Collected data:
-.-.-
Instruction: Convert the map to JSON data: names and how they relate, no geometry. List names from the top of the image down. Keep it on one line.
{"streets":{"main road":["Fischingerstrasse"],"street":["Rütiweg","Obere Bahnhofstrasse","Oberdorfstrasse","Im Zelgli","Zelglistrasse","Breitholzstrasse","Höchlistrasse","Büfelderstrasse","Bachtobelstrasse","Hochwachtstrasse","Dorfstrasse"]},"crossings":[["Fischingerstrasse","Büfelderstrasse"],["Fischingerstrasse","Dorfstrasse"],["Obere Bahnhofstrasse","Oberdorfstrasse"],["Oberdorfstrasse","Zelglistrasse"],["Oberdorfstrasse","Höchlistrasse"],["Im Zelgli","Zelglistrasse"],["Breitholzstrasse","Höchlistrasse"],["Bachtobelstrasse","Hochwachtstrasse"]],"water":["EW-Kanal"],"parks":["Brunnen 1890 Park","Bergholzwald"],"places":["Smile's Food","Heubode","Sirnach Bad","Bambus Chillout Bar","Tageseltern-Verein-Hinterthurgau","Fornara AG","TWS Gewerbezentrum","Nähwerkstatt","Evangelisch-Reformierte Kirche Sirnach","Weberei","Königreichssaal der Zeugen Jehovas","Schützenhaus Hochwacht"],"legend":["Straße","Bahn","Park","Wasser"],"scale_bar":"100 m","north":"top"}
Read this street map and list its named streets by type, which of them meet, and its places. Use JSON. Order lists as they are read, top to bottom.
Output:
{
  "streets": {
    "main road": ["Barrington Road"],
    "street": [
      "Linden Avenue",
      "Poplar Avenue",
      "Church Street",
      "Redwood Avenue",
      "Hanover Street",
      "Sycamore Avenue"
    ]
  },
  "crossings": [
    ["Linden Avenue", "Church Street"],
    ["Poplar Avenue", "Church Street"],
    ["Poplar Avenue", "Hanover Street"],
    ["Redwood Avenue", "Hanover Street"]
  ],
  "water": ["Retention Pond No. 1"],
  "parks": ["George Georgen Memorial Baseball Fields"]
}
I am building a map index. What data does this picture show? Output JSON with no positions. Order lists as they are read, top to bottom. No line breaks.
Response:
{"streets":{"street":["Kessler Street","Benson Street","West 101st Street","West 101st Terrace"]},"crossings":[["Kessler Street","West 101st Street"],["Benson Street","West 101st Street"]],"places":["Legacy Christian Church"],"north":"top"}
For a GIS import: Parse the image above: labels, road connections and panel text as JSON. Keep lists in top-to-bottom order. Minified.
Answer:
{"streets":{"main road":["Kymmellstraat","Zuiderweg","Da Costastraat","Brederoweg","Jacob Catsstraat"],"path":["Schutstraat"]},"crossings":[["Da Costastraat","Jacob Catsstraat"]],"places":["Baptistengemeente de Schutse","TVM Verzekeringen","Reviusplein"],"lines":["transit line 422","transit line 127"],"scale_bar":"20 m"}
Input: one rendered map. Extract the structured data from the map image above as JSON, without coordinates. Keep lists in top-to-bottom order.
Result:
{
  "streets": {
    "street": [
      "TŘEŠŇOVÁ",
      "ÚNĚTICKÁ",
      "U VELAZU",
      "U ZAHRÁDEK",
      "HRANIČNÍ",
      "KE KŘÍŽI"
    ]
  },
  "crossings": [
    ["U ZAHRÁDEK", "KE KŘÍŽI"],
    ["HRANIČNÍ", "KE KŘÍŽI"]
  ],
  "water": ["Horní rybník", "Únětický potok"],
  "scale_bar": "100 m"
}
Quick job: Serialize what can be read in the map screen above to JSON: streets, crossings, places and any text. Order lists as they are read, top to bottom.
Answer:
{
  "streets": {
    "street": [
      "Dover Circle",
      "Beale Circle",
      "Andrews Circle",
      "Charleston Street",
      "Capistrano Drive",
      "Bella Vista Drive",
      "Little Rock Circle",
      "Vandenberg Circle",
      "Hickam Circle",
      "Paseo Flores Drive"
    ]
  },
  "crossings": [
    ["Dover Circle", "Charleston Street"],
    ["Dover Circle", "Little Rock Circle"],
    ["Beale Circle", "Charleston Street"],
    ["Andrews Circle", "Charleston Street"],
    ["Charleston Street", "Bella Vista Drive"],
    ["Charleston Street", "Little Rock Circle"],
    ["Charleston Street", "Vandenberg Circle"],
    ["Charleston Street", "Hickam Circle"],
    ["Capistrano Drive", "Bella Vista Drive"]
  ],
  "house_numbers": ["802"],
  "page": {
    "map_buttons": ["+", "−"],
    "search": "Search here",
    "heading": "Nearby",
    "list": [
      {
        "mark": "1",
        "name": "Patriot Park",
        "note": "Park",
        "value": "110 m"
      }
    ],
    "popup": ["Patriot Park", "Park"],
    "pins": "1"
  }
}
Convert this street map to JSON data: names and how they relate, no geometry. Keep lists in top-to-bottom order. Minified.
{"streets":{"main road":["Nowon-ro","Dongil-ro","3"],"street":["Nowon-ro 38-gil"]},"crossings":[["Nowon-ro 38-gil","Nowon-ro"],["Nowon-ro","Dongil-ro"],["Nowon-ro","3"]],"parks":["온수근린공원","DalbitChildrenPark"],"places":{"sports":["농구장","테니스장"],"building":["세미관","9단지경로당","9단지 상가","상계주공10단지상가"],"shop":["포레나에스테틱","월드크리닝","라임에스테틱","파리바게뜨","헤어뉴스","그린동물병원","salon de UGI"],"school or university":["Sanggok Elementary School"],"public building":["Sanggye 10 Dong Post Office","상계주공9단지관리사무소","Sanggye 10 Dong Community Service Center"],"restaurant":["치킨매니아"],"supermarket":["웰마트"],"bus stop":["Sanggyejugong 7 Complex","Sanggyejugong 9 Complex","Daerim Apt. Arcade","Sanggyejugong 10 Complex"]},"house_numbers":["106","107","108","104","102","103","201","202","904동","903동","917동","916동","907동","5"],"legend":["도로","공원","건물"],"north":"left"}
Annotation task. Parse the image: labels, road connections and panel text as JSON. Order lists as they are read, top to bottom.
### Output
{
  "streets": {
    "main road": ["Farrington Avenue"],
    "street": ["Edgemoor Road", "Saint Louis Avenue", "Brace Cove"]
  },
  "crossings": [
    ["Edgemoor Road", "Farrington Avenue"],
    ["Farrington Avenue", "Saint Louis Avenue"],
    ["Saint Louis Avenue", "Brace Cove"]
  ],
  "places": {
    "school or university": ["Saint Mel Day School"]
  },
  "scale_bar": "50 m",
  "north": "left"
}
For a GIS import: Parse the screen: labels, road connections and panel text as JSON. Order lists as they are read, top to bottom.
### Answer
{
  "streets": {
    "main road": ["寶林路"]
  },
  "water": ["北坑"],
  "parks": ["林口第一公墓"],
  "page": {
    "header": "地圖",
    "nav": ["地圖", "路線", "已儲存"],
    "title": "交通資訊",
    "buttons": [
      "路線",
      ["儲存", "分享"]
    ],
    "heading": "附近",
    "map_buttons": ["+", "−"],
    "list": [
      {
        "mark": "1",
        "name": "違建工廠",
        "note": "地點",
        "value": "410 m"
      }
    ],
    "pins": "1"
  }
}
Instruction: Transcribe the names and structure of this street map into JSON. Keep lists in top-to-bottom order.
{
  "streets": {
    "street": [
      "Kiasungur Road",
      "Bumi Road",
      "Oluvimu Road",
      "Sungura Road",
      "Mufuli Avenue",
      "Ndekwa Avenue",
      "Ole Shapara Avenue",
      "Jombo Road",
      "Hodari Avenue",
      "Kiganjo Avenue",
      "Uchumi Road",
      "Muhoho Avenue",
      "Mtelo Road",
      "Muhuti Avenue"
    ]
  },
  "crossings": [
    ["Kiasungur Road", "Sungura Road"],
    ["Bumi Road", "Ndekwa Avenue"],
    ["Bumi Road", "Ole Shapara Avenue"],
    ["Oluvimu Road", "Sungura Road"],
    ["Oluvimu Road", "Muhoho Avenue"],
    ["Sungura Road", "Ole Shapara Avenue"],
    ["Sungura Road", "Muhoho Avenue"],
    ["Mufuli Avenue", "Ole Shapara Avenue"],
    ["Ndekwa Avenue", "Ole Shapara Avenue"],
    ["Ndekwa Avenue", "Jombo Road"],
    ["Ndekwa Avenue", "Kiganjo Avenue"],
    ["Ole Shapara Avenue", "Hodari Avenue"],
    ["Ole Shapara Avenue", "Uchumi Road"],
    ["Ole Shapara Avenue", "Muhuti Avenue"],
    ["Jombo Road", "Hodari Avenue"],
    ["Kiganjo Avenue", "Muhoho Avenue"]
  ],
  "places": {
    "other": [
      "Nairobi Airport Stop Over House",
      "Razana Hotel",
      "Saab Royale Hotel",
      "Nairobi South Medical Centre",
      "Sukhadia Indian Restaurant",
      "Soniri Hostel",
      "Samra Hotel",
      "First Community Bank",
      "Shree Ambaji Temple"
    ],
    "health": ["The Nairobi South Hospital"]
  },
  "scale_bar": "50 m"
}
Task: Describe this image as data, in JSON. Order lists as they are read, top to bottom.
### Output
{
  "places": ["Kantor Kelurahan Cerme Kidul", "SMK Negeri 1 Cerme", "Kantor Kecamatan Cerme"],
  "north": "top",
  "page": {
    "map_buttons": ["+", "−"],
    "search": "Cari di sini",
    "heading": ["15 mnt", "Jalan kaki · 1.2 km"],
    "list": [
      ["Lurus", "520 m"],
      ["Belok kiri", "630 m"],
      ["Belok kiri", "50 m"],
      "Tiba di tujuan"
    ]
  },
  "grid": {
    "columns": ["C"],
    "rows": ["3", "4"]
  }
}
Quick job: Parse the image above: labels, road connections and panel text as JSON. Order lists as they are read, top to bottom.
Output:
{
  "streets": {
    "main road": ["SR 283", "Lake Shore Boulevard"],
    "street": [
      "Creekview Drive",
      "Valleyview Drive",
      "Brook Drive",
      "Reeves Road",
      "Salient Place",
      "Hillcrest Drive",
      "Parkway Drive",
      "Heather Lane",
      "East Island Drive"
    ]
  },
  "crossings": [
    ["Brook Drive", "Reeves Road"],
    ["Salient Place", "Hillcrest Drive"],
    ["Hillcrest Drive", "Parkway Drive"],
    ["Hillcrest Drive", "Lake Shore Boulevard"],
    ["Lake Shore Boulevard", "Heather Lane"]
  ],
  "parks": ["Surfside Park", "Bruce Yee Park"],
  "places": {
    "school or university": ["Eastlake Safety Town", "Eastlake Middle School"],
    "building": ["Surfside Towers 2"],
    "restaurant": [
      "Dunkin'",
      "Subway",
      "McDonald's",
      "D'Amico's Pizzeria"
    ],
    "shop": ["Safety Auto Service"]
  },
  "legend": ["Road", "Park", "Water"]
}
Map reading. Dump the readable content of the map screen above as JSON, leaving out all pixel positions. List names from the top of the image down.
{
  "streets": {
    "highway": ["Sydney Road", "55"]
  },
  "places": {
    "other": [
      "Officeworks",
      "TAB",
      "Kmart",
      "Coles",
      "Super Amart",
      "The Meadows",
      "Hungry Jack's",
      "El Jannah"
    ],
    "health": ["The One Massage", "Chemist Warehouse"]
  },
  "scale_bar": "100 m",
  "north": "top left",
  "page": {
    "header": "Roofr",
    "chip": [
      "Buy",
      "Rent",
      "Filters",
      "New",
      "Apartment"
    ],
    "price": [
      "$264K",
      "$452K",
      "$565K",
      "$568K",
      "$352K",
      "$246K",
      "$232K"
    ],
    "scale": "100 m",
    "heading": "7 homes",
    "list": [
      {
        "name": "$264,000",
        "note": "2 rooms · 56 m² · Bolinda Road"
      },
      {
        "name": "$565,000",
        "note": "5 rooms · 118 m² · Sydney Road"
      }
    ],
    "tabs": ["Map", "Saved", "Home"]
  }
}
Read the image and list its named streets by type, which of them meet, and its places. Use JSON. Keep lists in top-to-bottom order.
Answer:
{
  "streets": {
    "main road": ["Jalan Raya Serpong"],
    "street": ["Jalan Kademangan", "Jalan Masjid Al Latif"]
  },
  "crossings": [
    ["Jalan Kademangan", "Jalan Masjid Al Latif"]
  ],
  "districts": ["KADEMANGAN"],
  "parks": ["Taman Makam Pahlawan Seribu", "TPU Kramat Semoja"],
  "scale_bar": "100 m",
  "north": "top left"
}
-.-.-
Copy from the entries above each line in which the string "meet" can be found.

Read this street map and list its named streets by type, which of them meet, and its places. Use JSON. Order lists as they are read, top to bottom.
Read the image and list its named streets by type, which of them meet, and its places. Use JSON. Keep lists in top-to-bottom order.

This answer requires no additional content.